For the full detail on how these layers work together, our guide on plugins, MCP servers, and skills as a layered architecture walks through the complete composition model. And for the subagent configuration specifically, our custom Claude agent building guide covers every frontmatter field with examples.
The Decision Function
After a year of building production plugins, the decision is a pure function of what you need:
def choose_mechanism(need):
if need.requires_external_data or need.has_side_effects:
return "MCP Server"
if need.requires_different_model or need.requires_tool_restrictions or need.benefits_from_isolation:
return "Subagent"
if need.is_reusable_knowledge or need.is_workflow_template:
return "Skill"
if need.is_complex:
return "Subagent + MCP Server + Skill" # compose all three
If you find yourself building an MCP server that returns static text, stop. That is a skill. If you are writing a skill that says “query the database,” stop. That is an MCP server. If you are running expensive Opus sessions for routine checks, stop. That is a subagent on Haiku.
What Changed for Us
Before understanding the triangle, we had MCP servers doing the work of skills, skills trying to do the work of MCP servers, and no subagents at all. Everything ran in one context window on Opus. Our monthly Claude Code costs were painful and our results were inconsistent.

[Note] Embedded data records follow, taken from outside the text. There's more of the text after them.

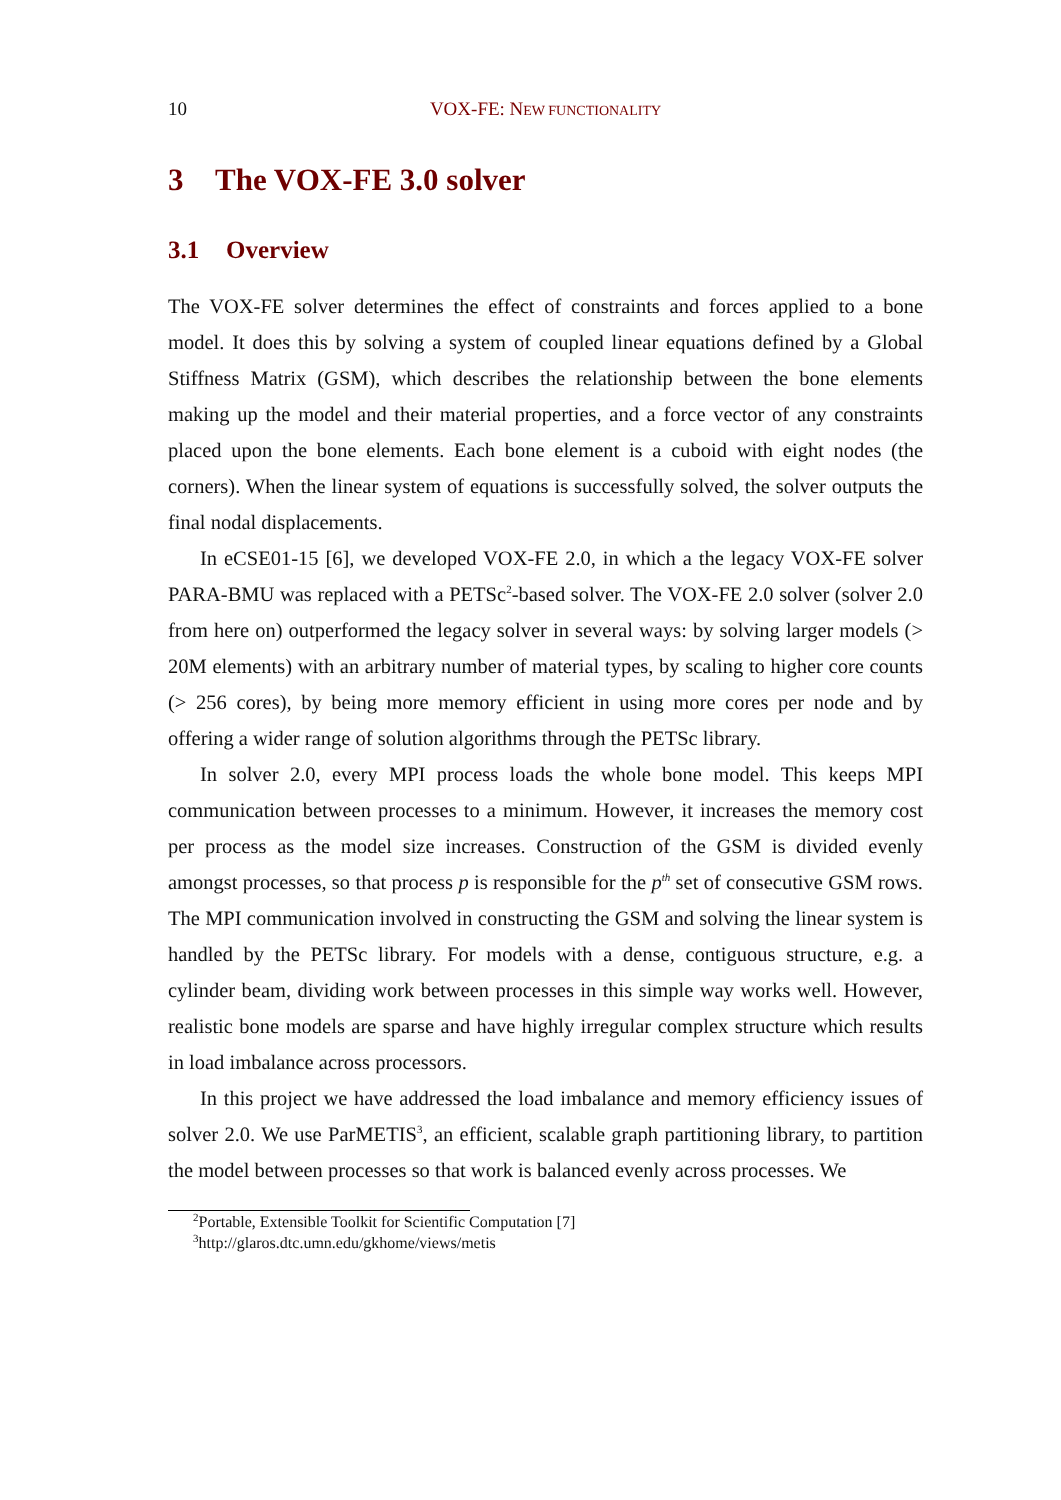10 VOX-FE: NEW FUNCTIONALITY
3 The VOX-FE 3.0 solver
3.1 Overview
The VOX-FE solver determines the effect of constraints and forces applied to a bone model. It does this by solving a system of coupled linear equations defined by a Global Stiffness Matrix (GSM), which describes the relationship between the bone elements making up the model and their material properties, and a force vector of any constraints placed upon the bone elements. Each bone element is a cuboid with eight nodes (the corners). When the linear system of equations is successfully solved, the solver outputs the final nodal displacements.
In eCSE01-15 [6], we developed VOX-FE 2.0, in which a the legacy VOX-FE solver PARA-BMU was replaced with a PETSc<sup>2</sup>-based solver. The VOX-FE 2.0 solver (solver 2.0 from here on) outperformed the legacy solver in several ways: by solving larger models (> 20M elements) with an arbitrary number of material types, by scaling to higher core counts (> 256 cores), by being more memory efficient in using more cores per node and by offering a wider range of solution algorithms through the PETSc library.
In solver 2.0, every MPI process loads the whole bone model. This keeps MPI communication between processes to a minimum. However, it increases the memory cost per process as the model size increases. Construction of the GSM is divided evenly amongst processes, so that process p is responsible for the p<sup>th</sup> set of consecutive GSM rows. The MPI communication involved in constructing the GSM and solving the linear system is handled by the PETSc library. For models with a dense, contiguous structure, e.g. a cylinder beam, dividing work between processes in this simple way works well. However, realistic bone models are sparse and have highly irregular complex structure which results in load imbalance across processors.
In this project we have addressed the load imbalance and memory efficiency issues of solver 2.0. We use ParMETIS<sup>3</sup>, an efficient, scalable graph partitioning library, to partition the model between processes so that work is balanced evenly across processes. We
<sup>2</sup> Portable, Extensible Toolkit for Scientific Computation [7]
<sup>3</sup> http://glaros.dtc.umn.edu/gkhome/views/metis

After restructuring: 34+ skills encode our team conventions across code review, database work, deployment, documentation, and API design. Five subagents handle specialised tasks at the right price point with the right access controls. Four MCP servers connect to exactly the external systems that need connecting, each with proper safety boundaries.
Monthly costs dropped significantly. Review quality improved because subagents start with clean context. Team conventions became consistent because skills enforce them identically for every developer. And the MCP servers became simpler because they stopped trying to be everything; they just bridge to external systems and nothing more.
The extensibility triangle is not a theoretical framework. It’s a practical tool that prevents you from building the wrong thing. Which, given that I built the wrong thing three times before figuring this out, is worth knowing about.